**Exercise directions:**
Your reply should hold only the lines from the records below where "Rendered" occurs.

**Source material:**

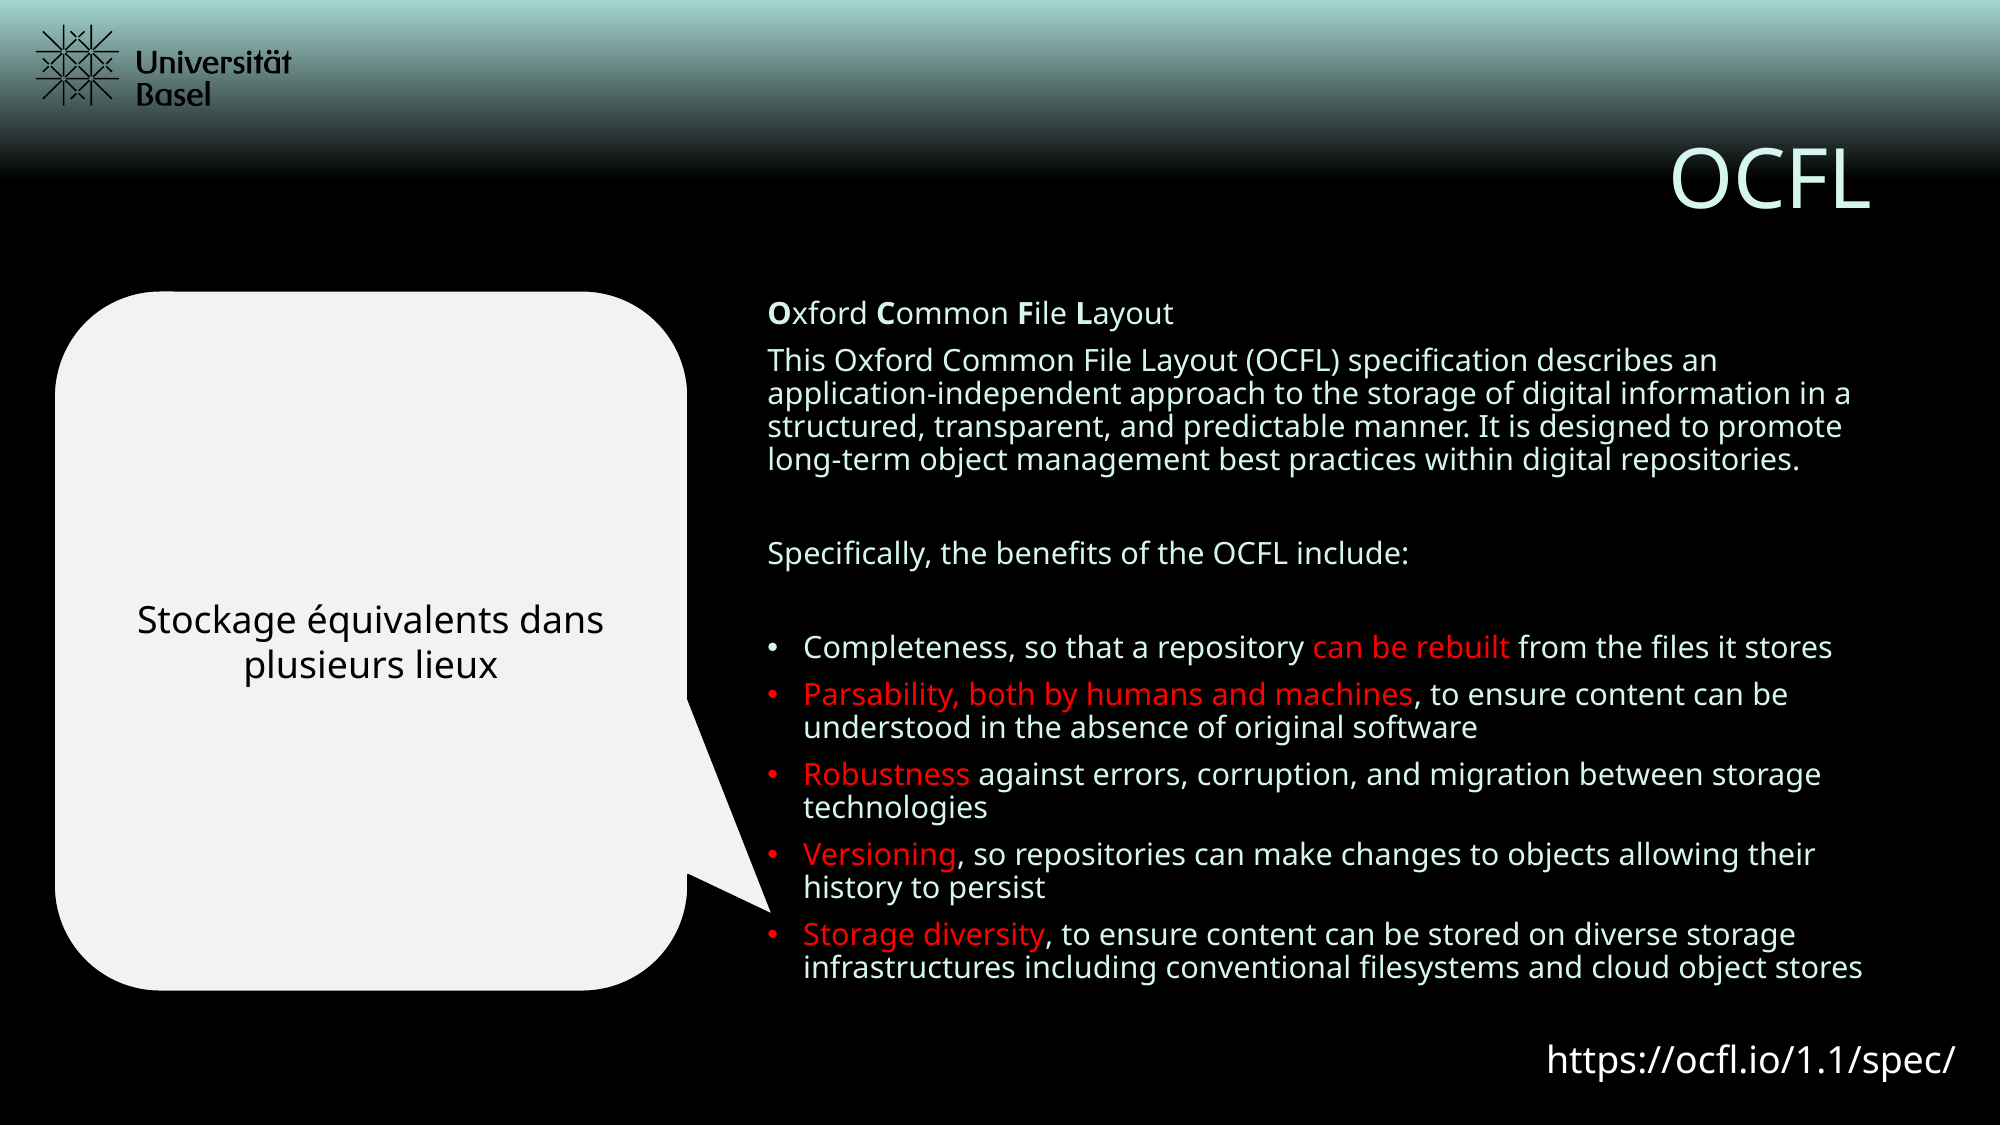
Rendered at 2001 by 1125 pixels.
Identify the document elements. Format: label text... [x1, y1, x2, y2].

title OCFL [474, 75, 1888, 288]
list Oxford Common File Layout This Oxford Common File Layout (OCFL) specification describes an application-independent approach to the storage of digital information in a structured, transparent, and predictable manner. It is designed to promote long-term object management best practices within digital repositories. Specifically, the benefits of the OCFL include: Completeness, so that a repository can be rebuilt from the files it stores Parsability, both by humans and machines, to ensure content can be understood in the absence of original software Robustness against errors, corruption, and migration between storage technologies Versioning, so repositories can make changes to objects allowing their history to persist Storage diversity, to ensure content can be stored on diverse storage infrastructures including conventional filesystems and cloud object stores [752, 290, 1888, 1021]
text_box Stockage équivalents dans plusieurs lieux [53, 289, 774, 993]
text_box https://ocfl.io/1.1/spec/ [1531, 1028, 1972, 1089]
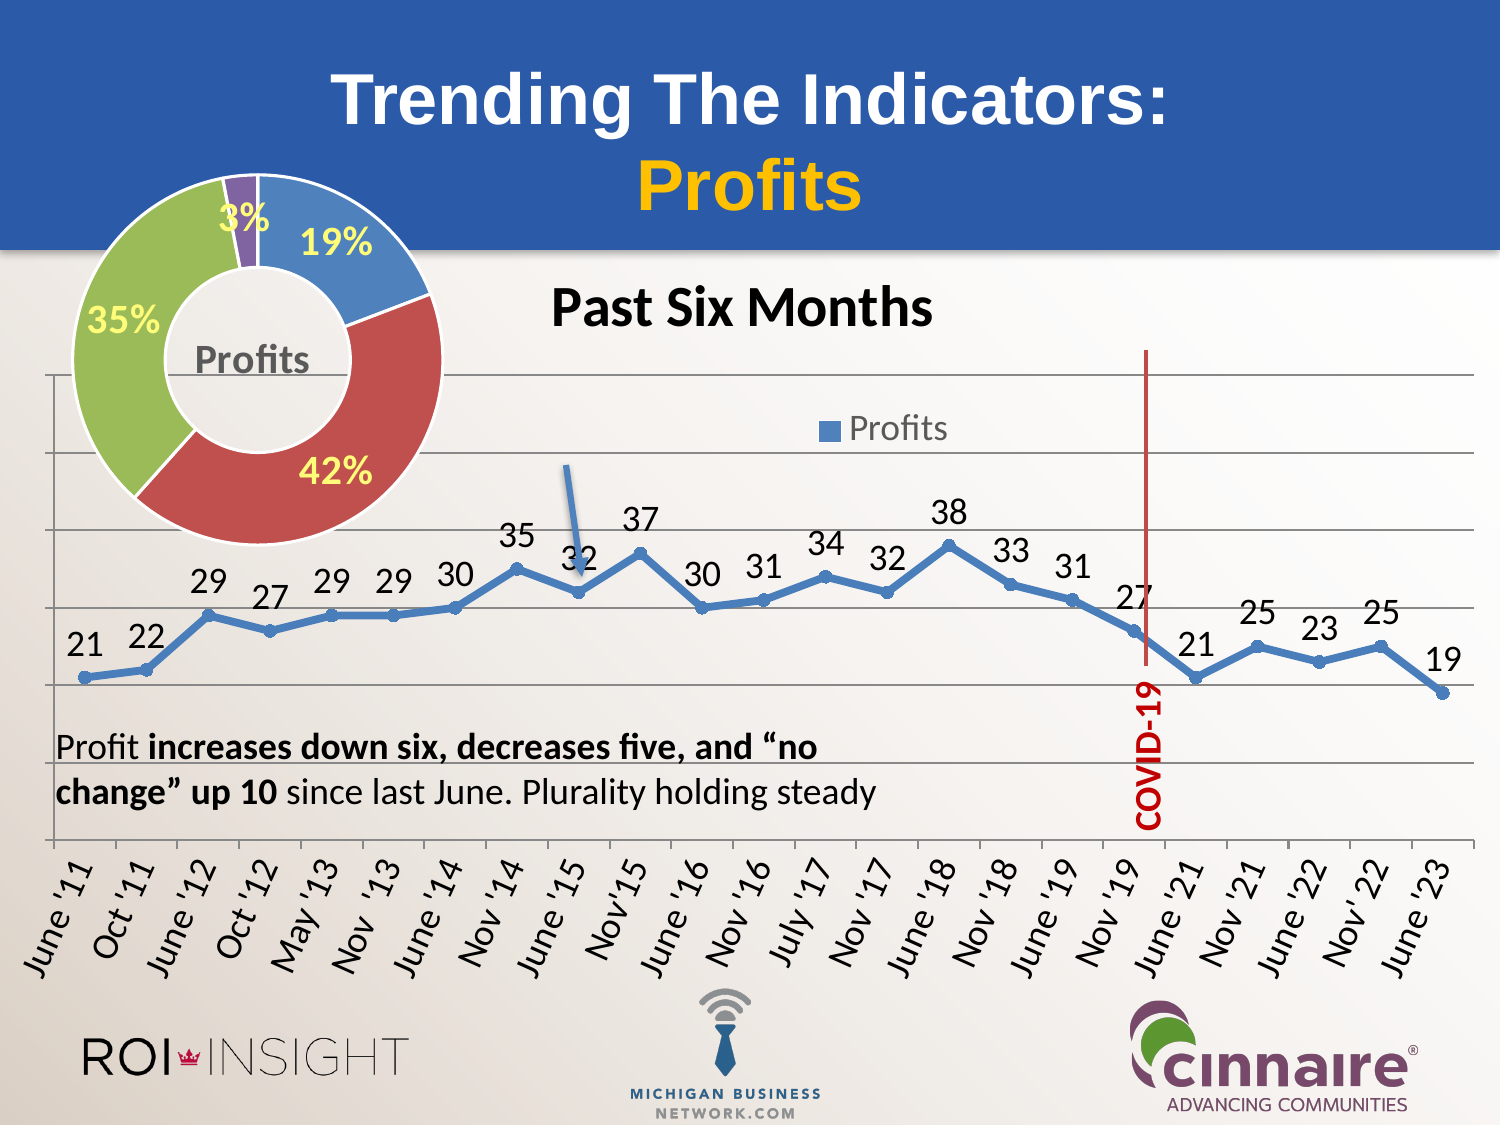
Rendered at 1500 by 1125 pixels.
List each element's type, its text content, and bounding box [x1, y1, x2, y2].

title Trending The Indicators: Profits [0, 44, 1500, 234]
picture [75, 1024, 415, 1090]
picture [605, 1003, 845, 1125]
chart [15, 172, 1488, 1003]
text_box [565, 464, 583, 578]
picture [1123, 1003, 1425, 1115]
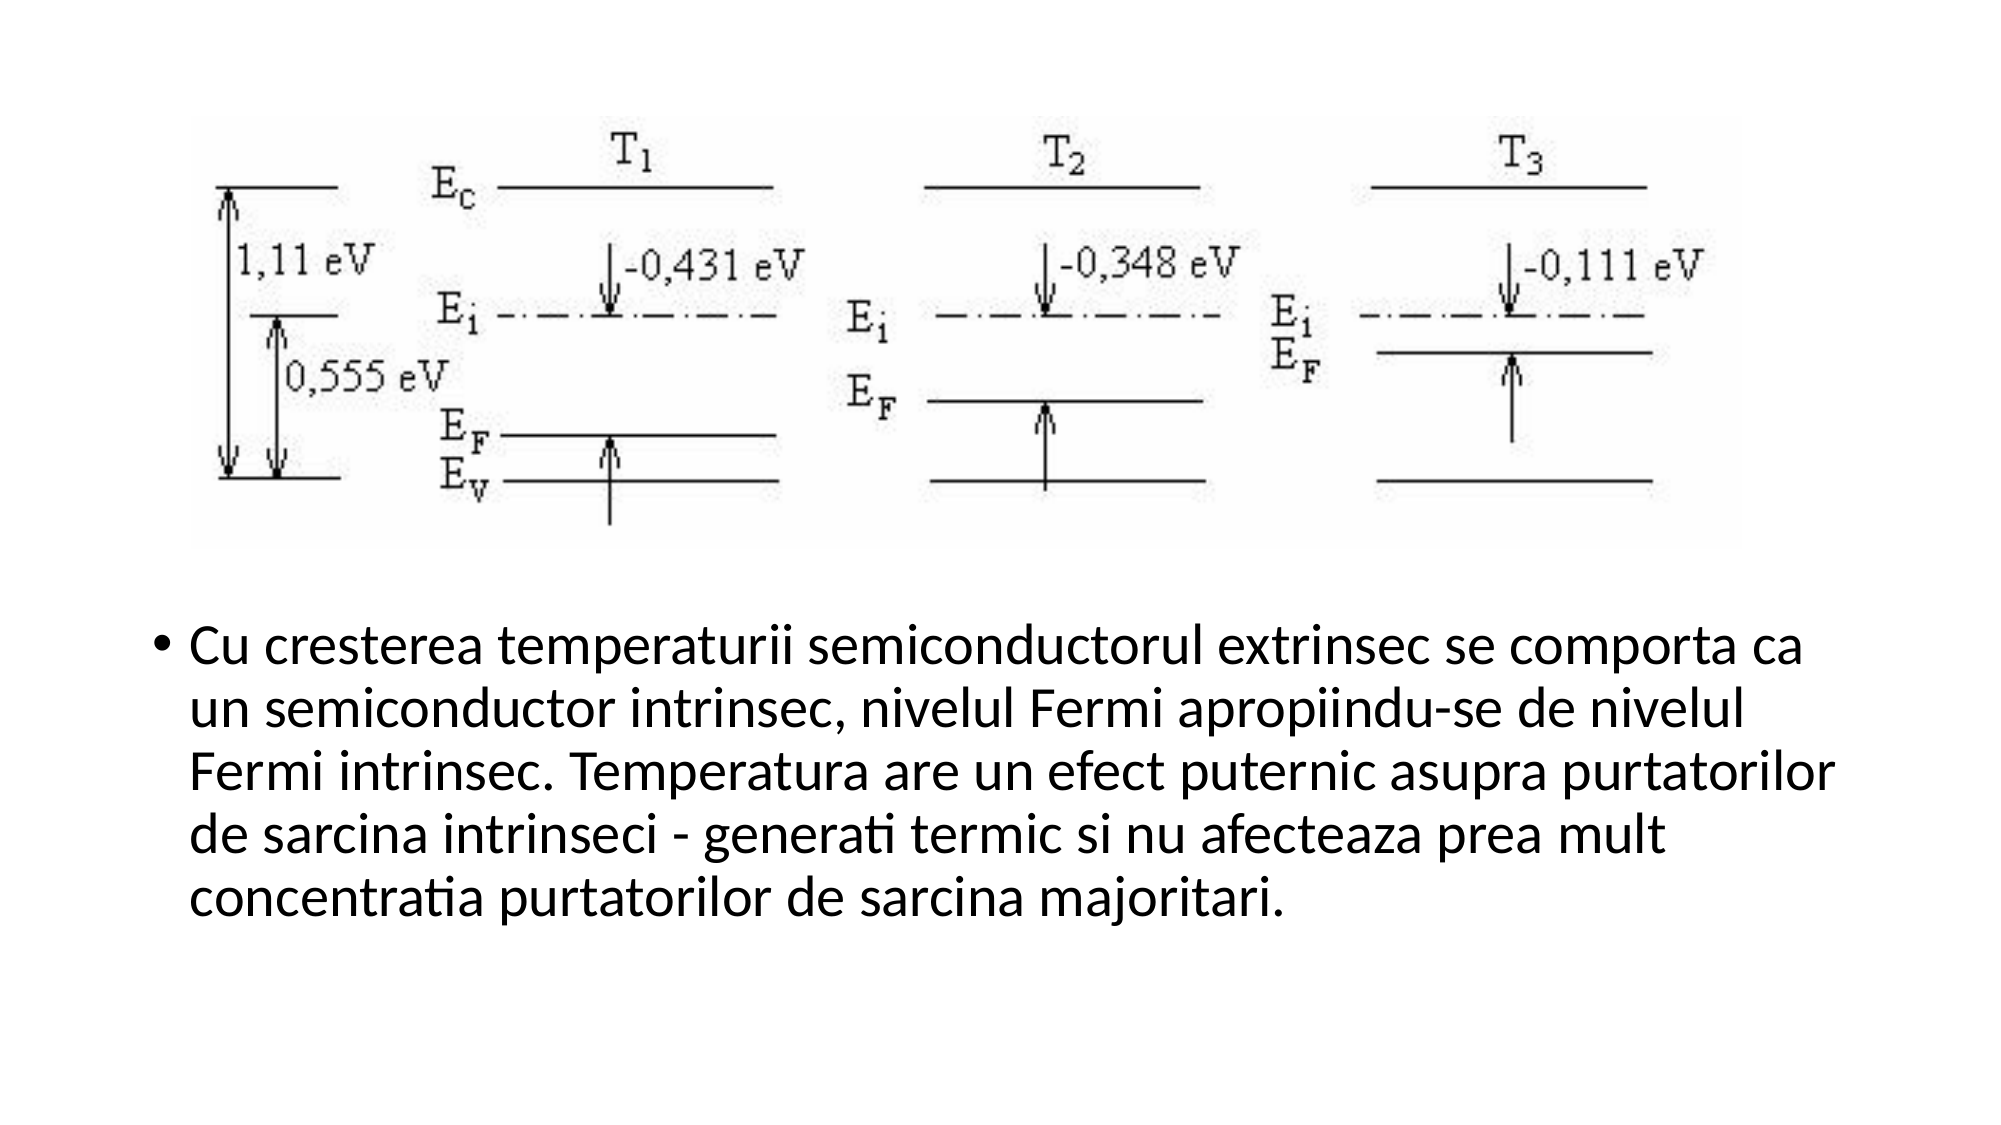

**Worked solution:**
Rendered at 2001 by 1125 pixels.
Rendered at 1500 by 1125 pixels.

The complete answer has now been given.